The key takeaway is, yes there will be interest rate increases in the future. But the question will be; will the rate increases be sufficient to combat inflation?
Watch for inflation to potentially spiral out of control as the Fed’s hands are tied as to how much interest rates can be raised to fight inflation.
5. A grey swan: Chinese technology stocks make all-time high?
Let’s end with a positive grey swan event.
It’s easy to find parts of the market that investors love today. Cryptocurrencies and US stocks come to mind. These assets have soared in value since the pandemic bottom and investors have made money investing in them in 2021.
One emerging market has seen a complete bloodbath though.
Chinese technology stocks in particular have crashed this year.
We can see this by looking at the KraneShares CSI China Internet Fund (NYSE: KWEB). This fund holds a basket of Chinese technology stocks and the sector is down more than 50% since peaking in February this year.
Source: Bloomberg 26 Nov 21
That decline happened due to a new wave of regulations from the Chinese government21.
It started in November 2020 when Chinese regulators shut down Ant Group’s initial public offering at the eleventh hour.

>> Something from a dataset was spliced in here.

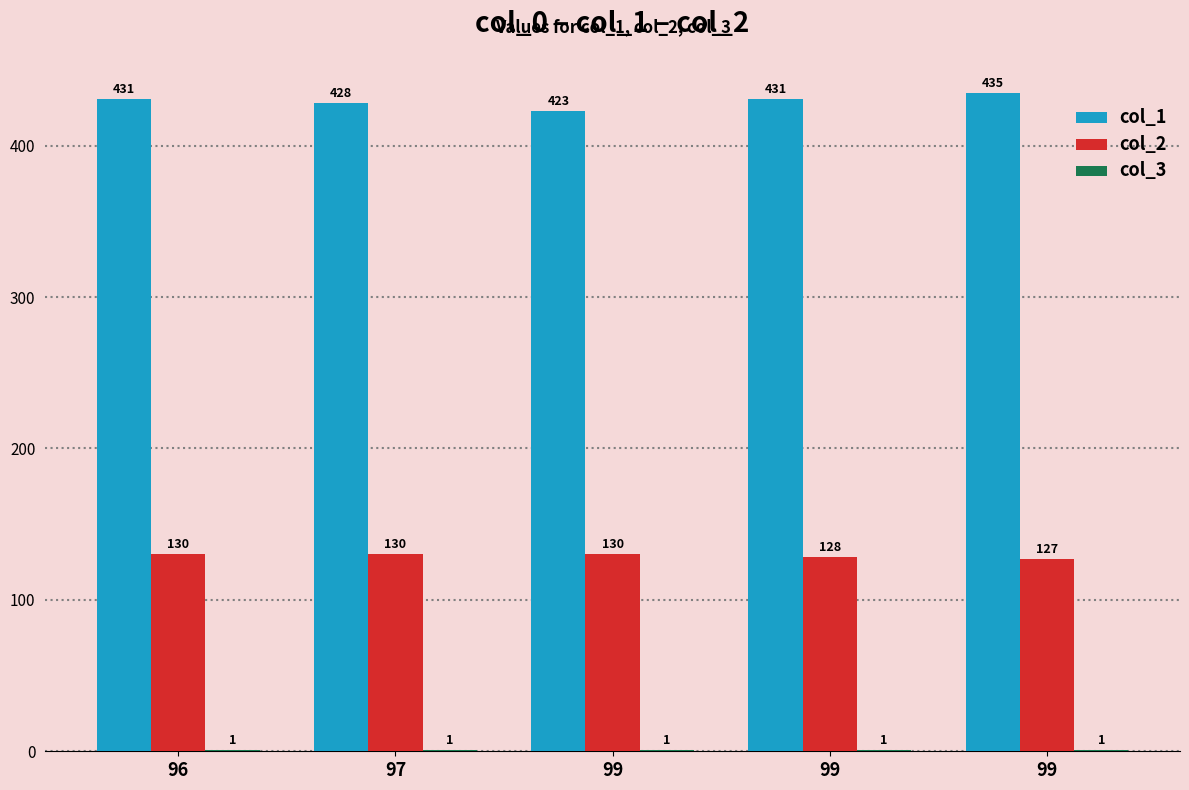

Is the value of col_2 at 99 greater than the value of col_3 at 97?

Yes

The regulators next investigated Alibaba (BABA) for monopoly-like behaviour and proceeded to slap the company with a $2.8 billion fine – the country’s largest antitrust fine on record22.
In June 2021 a few days after DiDi (DIDI) went public on the New York Stock Exchange, China’s cybersecurity arm banned new downloads of DiDi’s app in the country, accusing DiDi of improperly collecting and using data23.

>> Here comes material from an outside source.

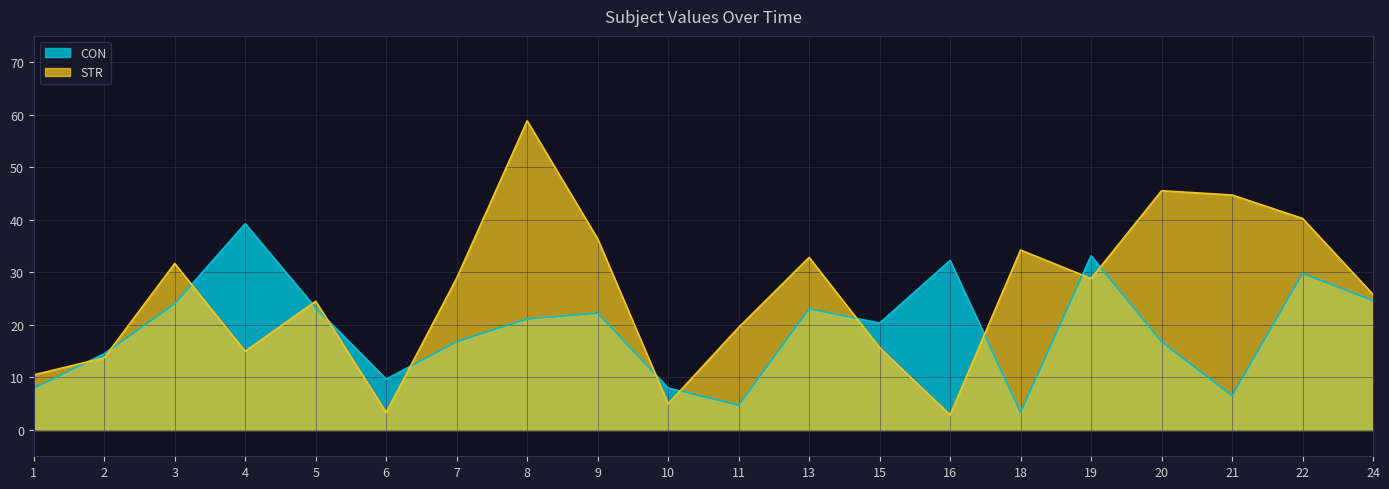

Which category has the highest value across all series?

8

That was, however, not the end, as Chinese regulators next took a hammer to the $100 billion for-profit education-tech sector. They banned these companies from making profits, raising capital, and going public.
The two largest companies in the space, New Oriental Education & Technology (EDU) and TAL Education (TAL), fell 54% and 71% respectively on the news. Today, both stocks are down roughly 90% from their February highs24.
When a foreign government exercises that kind of power over a group of major stocks, it frightens investors and has led many to stay away. The Chinese technology sector is one of the most, if not, the most hated sector ever since.
There are, however, some subtle signs that this might be reversing:
- DiDi is planning to relaunch its apps by the end of the year after nearly six months of being banned by Beijing’s regulatory bodies25. The getting back on the app store is a sign that the worst of the sector’s regulatory problems are likely behind us. This would also not be possible without the blessing of the authorities.
- The recent move by DIDI to delist from the US bourses and to relist on the Hong Kong Stock Exchange26 shows its desire to get back to the good side of the government which will ease further pressure by the authorities to clamp down.
- As shown in the chart below, shares outstanding for the KWEB ETF has increased significantly. The share outstanding count for an ETF is a good indicator of investor interest. When investors are excited about an ETF, they will buy into it which causes the share outstanding count to increase.
In the chart below, we see that the shares outstanding for KWEB have increased by leaps and bounds, indicating that investors are pouring money into the fund at a record pace27.
Source: Bloomberg 26 Nov 21
If the Chinese government does indeed reverse course on its regulation of its technology companies, investor interest will return and prices could rise in a hurry.